As such, the thing that turned me off initially about the G-Rebels demo is that I can see all the way to the horizon. I’m not sure how I feel about it being so bright, either – rather than a sun-starved Jovian moon, the new game is set on Earth, albeit a dystopian Earth where most people live in floating megacities.
Still, grab the controls and swoop low over the heaving roads and it’s as though you’re safely back on Callisto, especially when you bounce off a low bridge and embarrass yourself. The city in the demo is beautiful, with a touch of Coruscant to the skyscrapers that jut above the clouds, and little flourishes such as adboard jingles that become audible as you careen past.
Where G-Police was mission-based, albeit with the occasional mission that offered the chance to roam from dome to dome, G-Rebels is more of an open world upgrade-a-thon with the opportunity to branch out from beat (hover)cop(ter) into the role of “bounty hunter, racing pilot, bodyguard, mercenary, pirate” or “hunter for lost artifacts”. Possibly we can be a rebel, as well? A grebel, even? The story blurb suggests that you might eventually reconsider your loyalties: “are you fighting for the right side or are you part of a dark conspiracy?”
I’m not sure how it stacks up as a dogfighting sim – in overdue vengeance for all the blameless Bruce Willises I blew up in G-Police, I lost the first random battle I started.

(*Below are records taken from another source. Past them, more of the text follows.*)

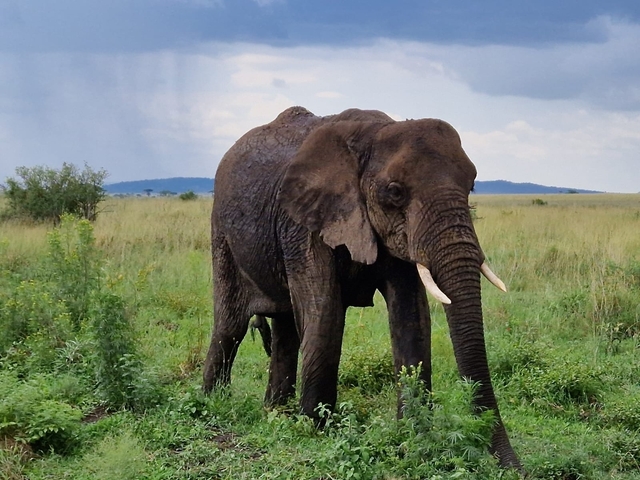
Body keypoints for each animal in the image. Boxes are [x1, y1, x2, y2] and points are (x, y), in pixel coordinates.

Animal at [203, 106, 521, 470]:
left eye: (471, 185)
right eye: (395, 191)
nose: (515, 468)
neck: (371, 135)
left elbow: (411, 316)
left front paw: (413, 434)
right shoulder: (303, 222)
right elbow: (324, 312)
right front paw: (316, 429)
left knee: (285, 331)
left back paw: (275, 413)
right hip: (222, 231)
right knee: (231, 326)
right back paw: (213, 403)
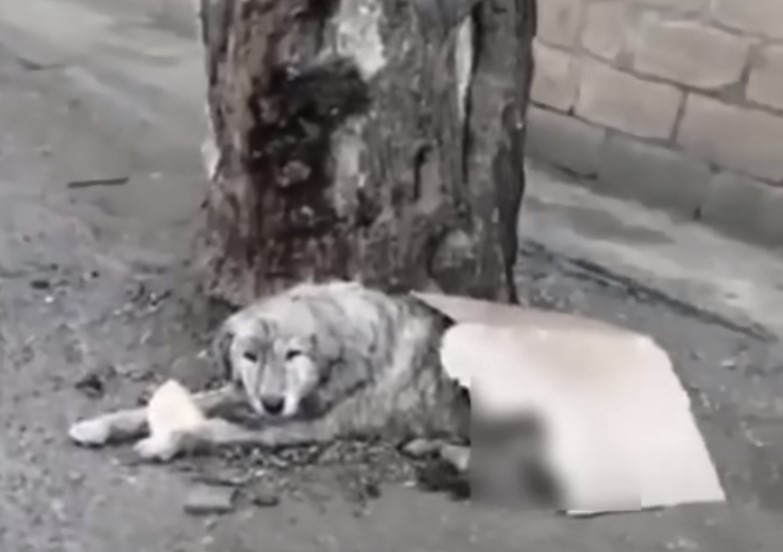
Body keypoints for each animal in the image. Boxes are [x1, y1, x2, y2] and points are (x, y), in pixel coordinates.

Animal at [69, 280, 472, 462]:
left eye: (293, 354)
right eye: (250, 356)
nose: (273, 404)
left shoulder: (301, 427)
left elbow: (212, 427)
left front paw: (165, 441)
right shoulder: (245, 392)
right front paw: (100, 424)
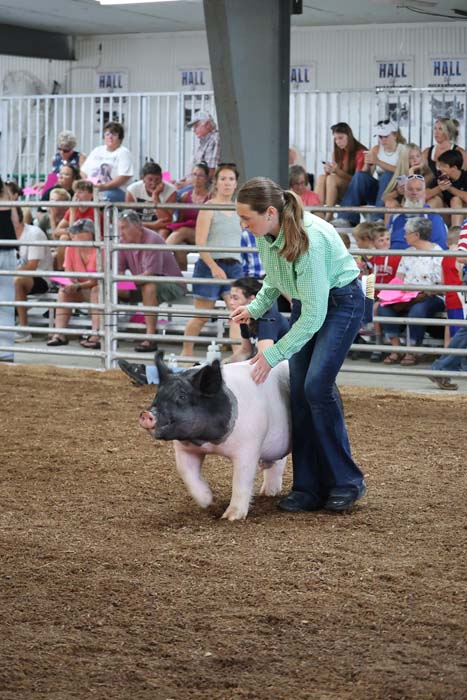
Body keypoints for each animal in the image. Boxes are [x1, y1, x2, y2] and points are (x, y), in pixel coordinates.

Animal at [139, 352, 291, 521]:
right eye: (158, 393)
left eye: (182, 396)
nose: (146, 414)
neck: (210, 441)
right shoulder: (184, 449)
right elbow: (187, 473)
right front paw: (208, 502)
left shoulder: (249, 448)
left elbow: (241, 480)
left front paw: (230, 517)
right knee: (279, 463)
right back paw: (268, 493)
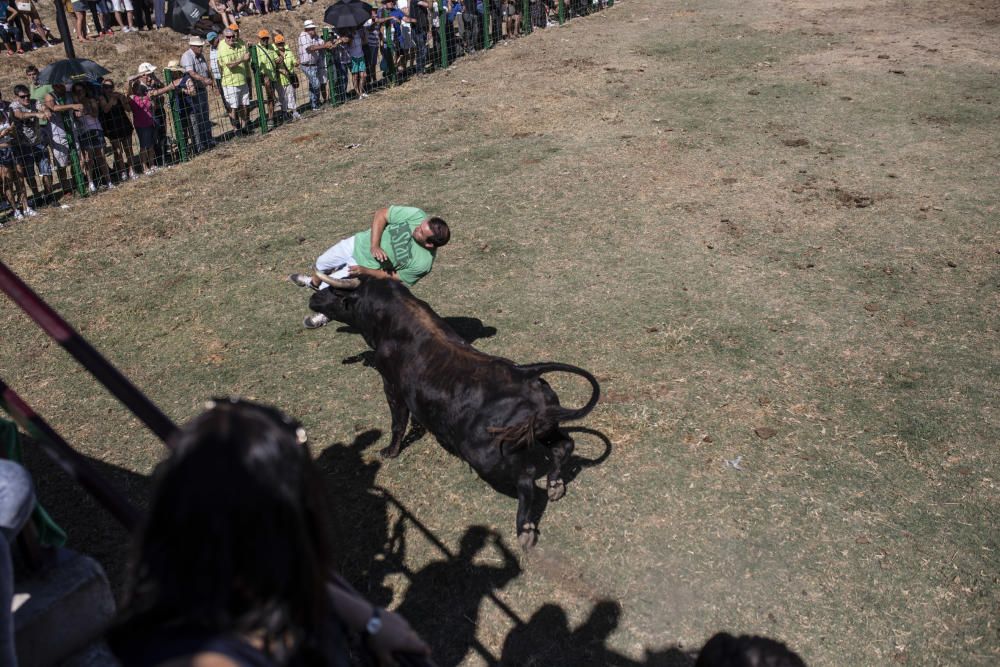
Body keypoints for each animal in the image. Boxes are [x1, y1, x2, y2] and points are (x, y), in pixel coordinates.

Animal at [308, 280, 596, 552]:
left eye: (333, 289)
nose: (312, 297)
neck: (392, 319)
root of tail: (526, 374)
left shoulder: (391, 386)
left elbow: (397, 422)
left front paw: (390, 451)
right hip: (542, 429)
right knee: (563, 445)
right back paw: (555, 484)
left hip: (486, 457)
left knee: (526, 480)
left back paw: (525, 529)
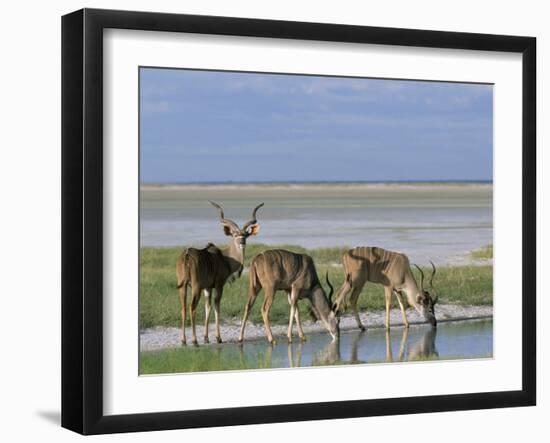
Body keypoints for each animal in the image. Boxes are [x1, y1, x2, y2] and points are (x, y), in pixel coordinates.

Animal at [176, 201, 264, 346]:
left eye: (246, 235)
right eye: (234, 234)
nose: (242, 241)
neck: (225, 257)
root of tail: (187, 255)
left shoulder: (207, 288)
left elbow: (208, 308)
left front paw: (206, 338)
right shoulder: (219, 285)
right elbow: (217, 307)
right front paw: (218, 338)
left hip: (183, 287)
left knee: (183, 307)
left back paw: (183, 340)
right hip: (195, 287)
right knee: (191, 307)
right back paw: (194, 340)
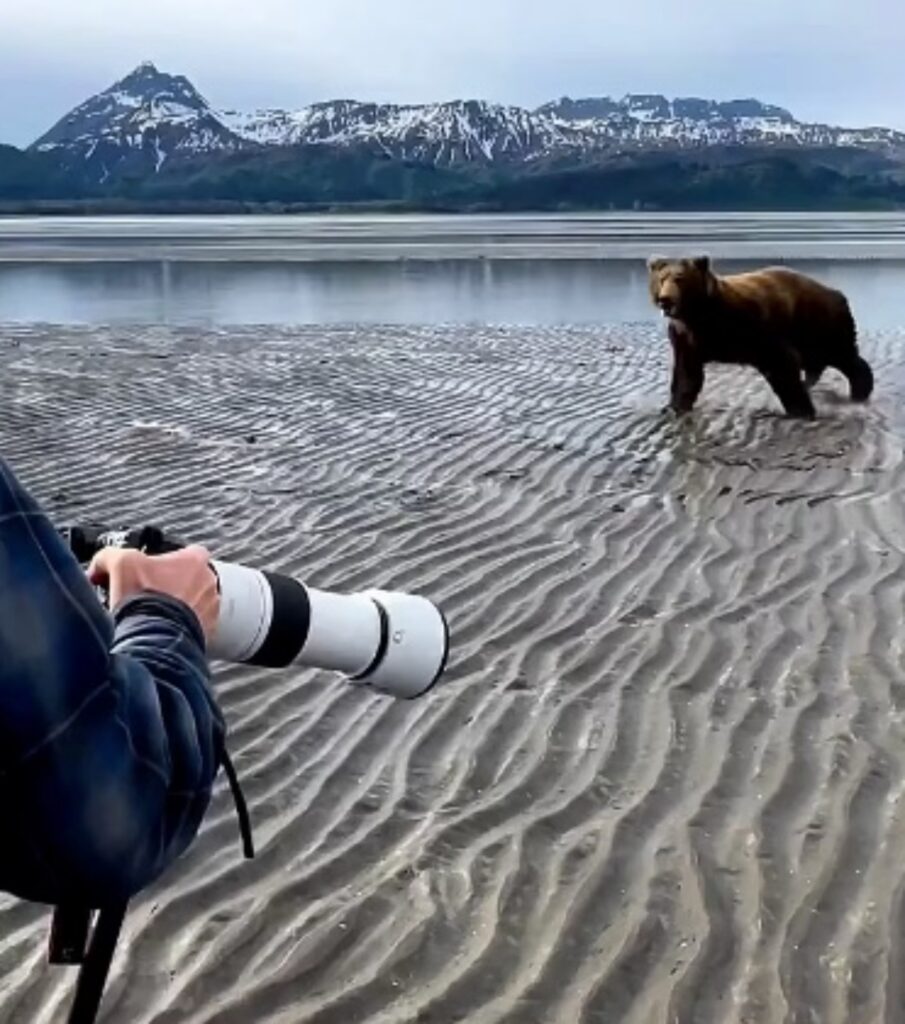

But the handling feels like a good foundation for lots of aerial punch-ups, with the ability to hover and strafe and a nice, slippy heft to the turns.
The fly in the ointment is that developers Reakktor Studios have made seemingly limited use of generative AI. “Some of the intercom dialogs are using AI generated / modified Voice Overs,” they write on Steam. “Parts of the marketing assets – including store texts other than english or german- are modified / localized with AI.” I hope they think twice about that when it comes to the full release, which launches sometime this year. Thanks to reader Galactic Man for mentioning this in the latest Maw round-up.